Resposta da Aline ao Desafio VIII

Réplica


Cruel, criança? Sim, talvez eu tenha sido cruel. Mas foi pelo seu bem, pelo bem da sua essência primordial - para protegê-la. Não que você vá acreditar nisso.

Afinal, você sempre foi a mais bela, e não importava o que o reflexo dissesse a mim; aos olhos de seu pai, você venceria sempre, não havia dúvida. Mas por isso mesmo eu a amava como se fosse minha própria filha (a filha que não poderia ter saído de meu ventre), por ser você a criança mais bela, mais doce, mais adorável de todo o reino.

Você certamente não se lembra mais. Me pergunto se é assim para todas as mães.

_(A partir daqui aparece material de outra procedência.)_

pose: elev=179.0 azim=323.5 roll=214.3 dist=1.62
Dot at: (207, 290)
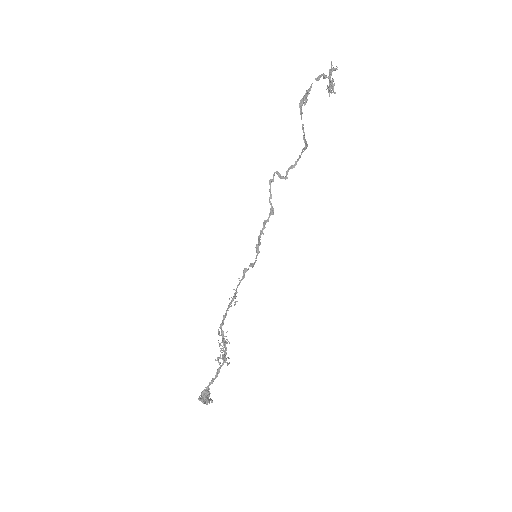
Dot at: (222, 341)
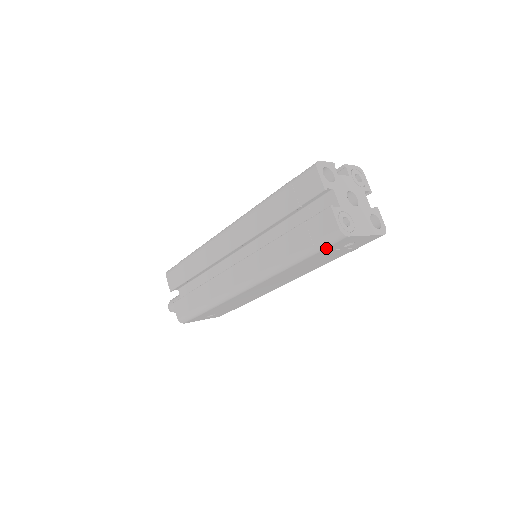
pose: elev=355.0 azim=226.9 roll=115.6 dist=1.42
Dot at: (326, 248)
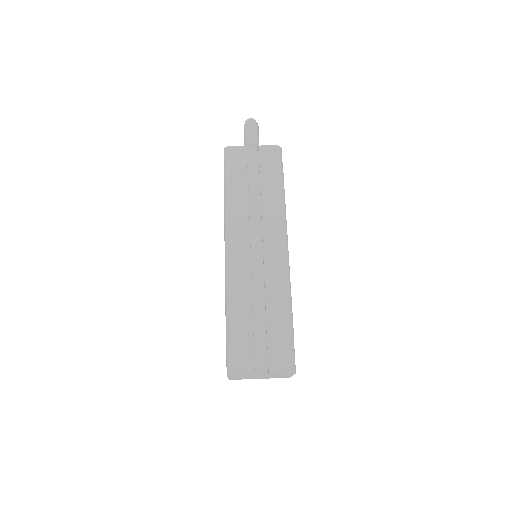
Dot at: occluded
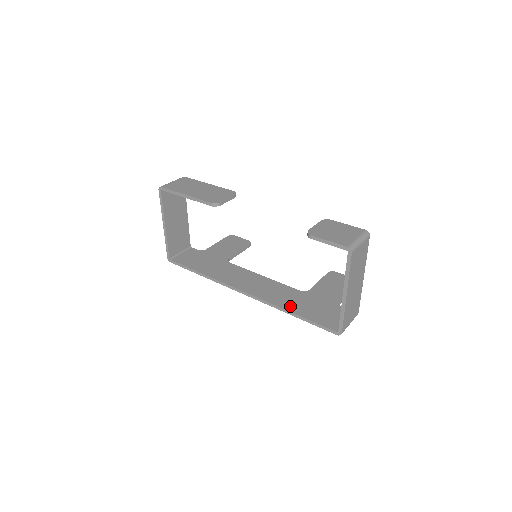
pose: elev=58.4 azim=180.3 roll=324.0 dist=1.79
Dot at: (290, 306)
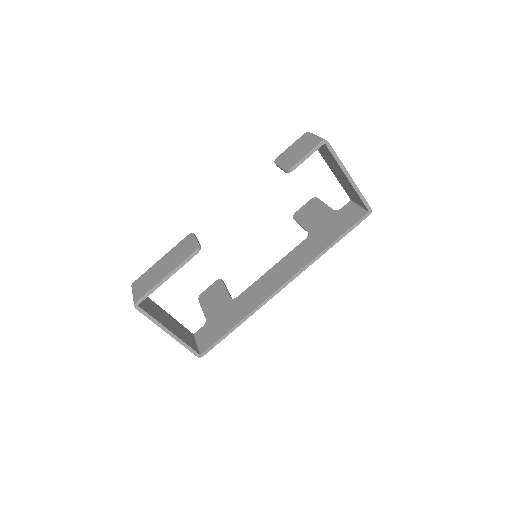
Dot at: (321, 247)
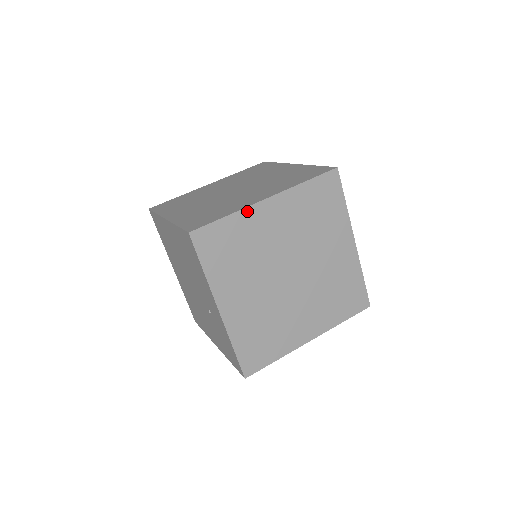
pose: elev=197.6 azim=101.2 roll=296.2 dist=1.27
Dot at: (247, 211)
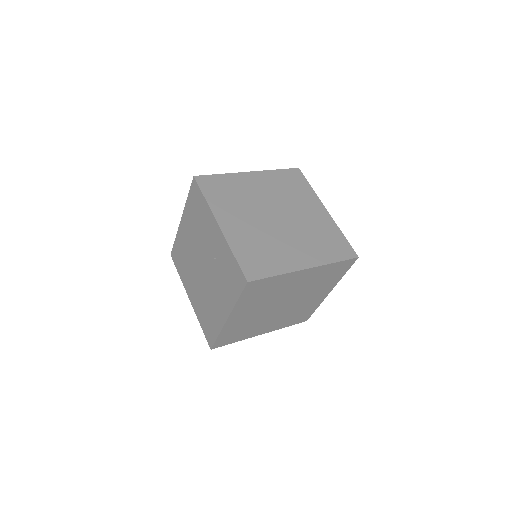
Dot at: (235, 175)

Cruel? O tempo, este sim é cruel. Pois não demorou para que a mais bela criança do reino deixasse de existir, e em seu lugar surgisse esta pequena serpente igualmente bela. Uma serpente tola e ingênua, mas nem por isso incapaz de oferecer o pecado. A princípio você sequer se dava conta, não é mesmo? Fazia sem perceber - o corpo ainda longe de desabrochar, e no entanto já havia em seus olhos negros a malícia peculiar das fêmeas, o poder que você por certo era incapaz de controlar.

Em você, que sequer carregava meu sangue nas veias, refletia-se aquilo que eu já não era.

Cruel, este é o mundo em que vivemos; pois que outro adjetivo melhor expressaria o que eu vi e ouvi sobre a sua figura, criança? Os olhares de volúpia, os assobios, as palavras chulas que lhe dirigiam - e por que, responda, por que você insistia em não reagir? Não, aquilo a alimentava. Em vez de cobrir as pernas, as exibia ainda mais; ajustava a cintura dos vestidos, deixava os ombros à mostra como que por acidente. Soltava os cabelos da cor do ébano para que qualquer cocheiro admirasse. Não se atreva a alegar que não compreendia; não pense que vou acreditar. Reconhecia dolorosamente cada sorriso seu, criança - via neles os sorrisos que eu mesma costumava lançar.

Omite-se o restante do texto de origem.